(Collected data entries)
◆ ◆ ◆ ◆ ◆
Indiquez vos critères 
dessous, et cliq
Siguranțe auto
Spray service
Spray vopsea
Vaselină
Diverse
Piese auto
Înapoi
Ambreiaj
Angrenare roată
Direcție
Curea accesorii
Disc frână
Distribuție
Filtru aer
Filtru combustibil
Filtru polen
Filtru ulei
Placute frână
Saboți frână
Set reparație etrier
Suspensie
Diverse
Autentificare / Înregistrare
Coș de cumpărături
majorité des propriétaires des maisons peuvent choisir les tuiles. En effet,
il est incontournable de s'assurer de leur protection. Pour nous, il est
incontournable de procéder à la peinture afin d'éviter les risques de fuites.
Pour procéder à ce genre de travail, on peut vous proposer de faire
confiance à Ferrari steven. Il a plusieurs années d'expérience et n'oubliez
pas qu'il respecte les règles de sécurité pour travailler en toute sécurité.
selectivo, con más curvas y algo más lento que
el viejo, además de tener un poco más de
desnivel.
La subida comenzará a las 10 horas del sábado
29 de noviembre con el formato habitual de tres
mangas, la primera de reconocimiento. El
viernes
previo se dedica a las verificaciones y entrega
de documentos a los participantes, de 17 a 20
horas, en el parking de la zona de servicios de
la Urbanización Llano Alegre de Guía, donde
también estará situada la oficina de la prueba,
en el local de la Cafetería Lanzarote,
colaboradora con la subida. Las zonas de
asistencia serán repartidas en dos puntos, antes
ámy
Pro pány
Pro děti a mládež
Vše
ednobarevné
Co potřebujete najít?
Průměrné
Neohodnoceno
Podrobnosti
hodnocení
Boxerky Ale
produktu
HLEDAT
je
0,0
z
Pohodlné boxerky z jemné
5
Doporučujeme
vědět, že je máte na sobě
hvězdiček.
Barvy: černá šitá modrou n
◆ ◆ ◆ ◆ ◆
→ **PROBLEM**
Search the data above for the word "Filtru", then gather each line in which it appears.

→ **EXERCISE SOLUTION**
Filtru aer
Filtru combustibil
Filtru polen
Filtru ulei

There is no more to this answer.